When someone wants to be with you, you will know, because they will tell you. They will show you. They will make you feel it.
You won’t wonder if that person is into you. You won’t ask yourself what is this? Because you won’t need to. The right person won’t leave you at a standstill because that person will choose you. It’s that simple.
Anyone who doesn’t is doing you a favour.
It’s on you if you continue to choose the person who isn’t making you a priority. Who continuously gives you mixed signals. Because, guess what, mixed signals equal unavailability. Please, stop making excuses for them. It is what it is, so take it at face value. They are silently telling you exactly where you stand, by the way you are left feeling.
Think about it. When you like someone, you make it known, and you don’t play games. You tell them. You don’t think twice about it. However, when you aren’t too sure about someone you make excuses or are hesitant to make any concrete plans with them. Why? Because you are just not that into them.
So stop keeping people around who don’t value you. Not everyone deserves to take up space in your life that way. And vise versa. If you don’t like someone in that way, then be honest with them. Stop keeping people around just to take up space. That’s white noise. Embrace the discomfort of the silence.
Life can be messy and complicated. We are all on our own path. Sometimes, it’s not about you if that person can’t commit. More often than not, it’s beyond that. Sometimes, people have undergone certain experiences that they are still navigating and healing. Sometimes, the timing just isn’t right. At the end of the day, if someone can’t meet your needs it’s better to let go.
Because you deserve to be with someone who chooses you, every day. Someone who makes you a priority right now, here in this moment; because this moment is all we have. Stop giving so much of yourself to someone who isn’t giving anything back. Because you are setting yourself up for no more than disappointment.

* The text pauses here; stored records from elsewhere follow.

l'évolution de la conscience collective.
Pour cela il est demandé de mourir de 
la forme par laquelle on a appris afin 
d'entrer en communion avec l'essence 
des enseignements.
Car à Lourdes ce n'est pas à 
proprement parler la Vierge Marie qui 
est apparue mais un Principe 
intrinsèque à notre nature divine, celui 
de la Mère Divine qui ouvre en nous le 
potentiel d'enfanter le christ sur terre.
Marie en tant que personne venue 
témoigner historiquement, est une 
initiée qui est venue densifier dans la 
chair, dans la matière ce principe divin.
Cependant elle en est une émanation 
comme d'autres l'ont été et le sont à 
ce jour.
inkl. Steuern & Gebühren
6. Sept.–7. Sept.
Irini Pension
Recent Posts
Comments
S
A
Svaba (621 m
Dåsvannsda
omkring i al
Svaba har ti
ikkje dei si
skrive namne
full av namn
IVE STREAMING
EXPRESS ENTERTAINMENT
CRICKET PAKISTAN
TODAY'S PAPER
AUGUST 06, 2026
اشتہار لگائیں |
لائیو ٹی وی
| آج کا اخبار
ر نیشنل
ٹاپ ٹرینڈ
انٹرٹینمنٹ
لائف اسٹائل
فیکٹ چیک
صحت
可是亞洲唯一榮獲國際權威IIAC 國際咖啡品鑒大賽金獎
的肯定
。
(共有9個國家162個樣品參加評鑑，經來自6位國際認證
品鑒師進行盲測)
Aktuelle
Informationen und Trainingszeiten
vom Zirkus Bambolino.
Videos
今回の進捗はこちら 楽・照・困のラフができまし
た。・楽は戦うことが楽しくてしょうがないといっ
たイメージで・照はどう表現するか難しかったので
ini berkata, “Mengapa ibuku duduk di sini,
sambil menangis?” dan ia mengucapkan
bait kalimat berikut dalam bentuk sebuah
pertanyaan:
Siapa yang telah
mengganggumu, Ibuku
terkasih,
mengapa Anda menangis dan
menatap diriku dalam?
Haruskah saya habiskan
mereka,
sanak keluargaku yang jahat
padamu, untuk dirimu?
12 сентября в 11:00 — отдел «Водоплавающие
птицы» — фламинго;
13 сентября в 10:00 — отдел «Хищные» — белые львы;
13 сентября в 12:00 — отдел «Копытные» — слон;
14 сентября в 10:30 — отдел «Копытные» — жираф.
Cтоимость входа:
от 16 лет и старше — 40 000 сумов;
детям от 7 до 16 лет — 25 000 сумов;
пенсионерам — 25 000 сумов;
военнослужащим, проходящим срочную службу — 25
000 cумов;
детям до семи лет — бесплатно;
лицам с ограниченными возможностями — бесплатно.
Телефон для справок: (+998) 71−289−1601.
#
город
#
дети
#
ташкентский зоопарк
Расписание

More often than not, I think we can tell when someone is into us. But we choose to overlook it in hopes that maybe one day it will evolve into what we truly want. But if someone isn’t showing up for you in the ways you need today; right here, right now, the potential of what it could be one day doesn’t matter.

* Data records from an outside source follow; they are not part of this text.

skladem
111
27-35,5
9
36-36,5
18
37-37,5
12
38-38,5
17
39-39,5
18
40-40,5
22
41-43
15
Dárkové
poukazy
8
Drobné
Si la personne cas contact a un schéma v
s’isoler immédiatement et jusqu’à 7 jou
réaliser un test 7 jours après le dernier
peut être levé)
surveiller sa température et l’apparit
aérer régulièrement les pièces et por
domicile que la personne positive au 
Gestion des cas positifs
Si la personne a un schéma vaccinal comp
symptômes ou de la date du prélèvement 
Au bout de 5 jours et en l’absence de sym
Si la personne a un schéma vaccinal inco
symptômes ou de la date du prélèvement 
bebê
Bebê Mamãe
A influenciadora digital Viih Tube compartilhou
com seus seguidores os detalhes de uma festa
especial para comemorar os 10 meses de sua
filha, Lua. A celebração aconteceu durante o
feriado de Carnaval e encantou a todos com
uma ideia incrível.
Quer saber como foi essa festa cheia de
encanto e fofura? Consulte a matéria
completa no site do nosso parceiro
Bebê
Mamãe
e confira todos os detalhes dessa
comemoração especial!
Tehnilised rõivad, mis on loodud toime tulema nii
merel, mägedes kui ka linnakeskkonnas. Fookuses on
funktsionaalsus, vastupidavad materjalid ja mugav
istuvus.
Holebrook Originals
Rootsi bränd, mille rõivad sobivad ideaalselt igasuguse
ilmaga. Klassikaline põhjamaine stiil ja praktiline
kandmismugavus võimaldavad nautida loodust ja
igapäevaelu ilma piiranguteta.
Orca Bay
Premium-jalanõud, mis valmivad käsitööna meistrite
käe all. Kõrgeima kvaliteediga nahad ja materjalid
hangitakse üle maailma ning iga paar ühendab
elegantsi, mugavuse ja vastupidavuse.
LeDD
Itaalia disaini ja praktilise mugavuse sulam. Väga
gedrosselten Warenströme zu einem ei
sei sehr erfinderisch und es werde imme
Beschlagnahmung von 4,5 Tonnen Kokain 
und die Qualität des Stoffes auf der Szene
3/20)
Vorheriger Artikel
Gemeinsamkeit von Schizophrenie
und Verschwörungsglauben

But you know what does matter? That you stay true to yourself, and listen to and honour your needs and wants. You shouldn’t have to worry about almost relationships. Relationships aren’t meant to be that hard, especially not when they’re only just beginning.

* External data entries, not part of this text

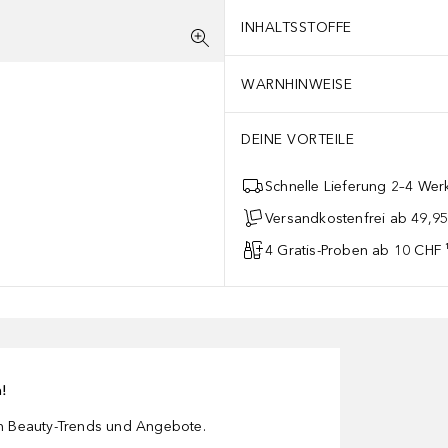
INHALTSSTOFFE
WARNHINWEISE
DEINE VORTEILE
Schnelle Lieferung 2–4 Werk
Versandkostenfrei ab 49,9
4 Gratis-Proben ab 10 CHF 
n!
en Beauty-Trends und Angebote.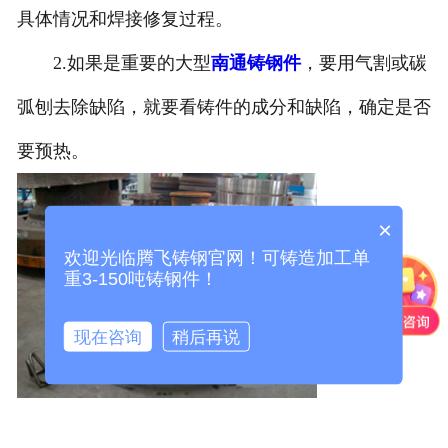
具体情况和焊接修复过程。
2.如果是重要的大型
南通铸钢件
，要用气割或碳
弧刨去除缺陷，就要看铸件的成分和缺陷，确定是否
要预热。
×
欢迎光临腾飞铸钢官网！可铸造加工单
重3-150吨铸钢件！
现在咨询
稍后再说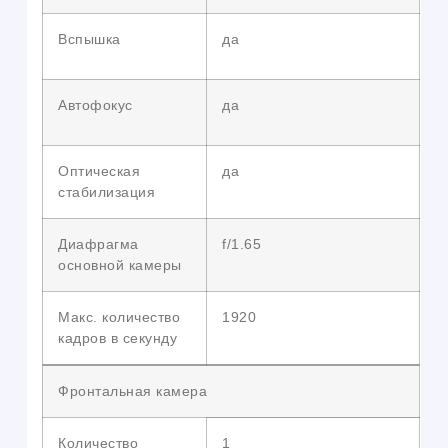
Вспышка
да
Автофокус
да
Оптическая
да
стабилизация
Диафрагма
f/1.65
основной камеры
Макс. количество
1920
кадров в секунду
Фронтальная камера
Количество
1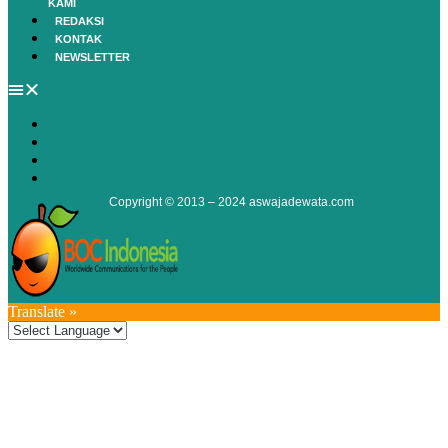
KAMI
REDAKSI
KONTAK
NEWSLETTER
TENTANG KAMI
REDAKSI
KONTAK
NEWSLETTER
Copyright © 2013 – 2024
aswajadewata.com
Translate »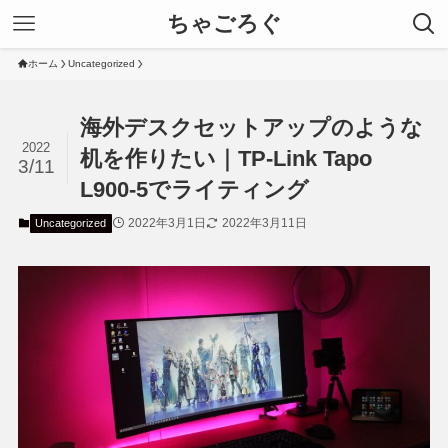
ちゃごろぐ
ホーム
Uncategorized
海外デスクセットアップのような
2022
机を作りたい｜TP-Link Tapo
3/11
L900-5でライティング
2022年3月1日
2022年3月11日
Uncategorized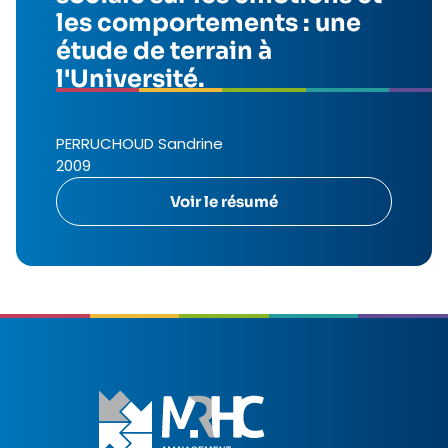
les comportements : une
étude de terrain à
l'Université.
PERRUCHOUD Sandrine
2009
Voir le résumé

When it comes to life, we don’t get a say on how much time we occupy this planet for. It may be as long as a century, or as little as a few weeks. That’s a hard reality to accept, but it’s reality all the same. This is why instead of giving so much of your energy to someone who leaves you feeling confused, I encourage you to redirect that energy to all the things that make you feel good. Stressing about someone who isn’t choosing you, just doesn’t serve you.
In situations like these, it’s best to let go and choose yourself. Just because that person can’t show up for you, you can always show up for yourself.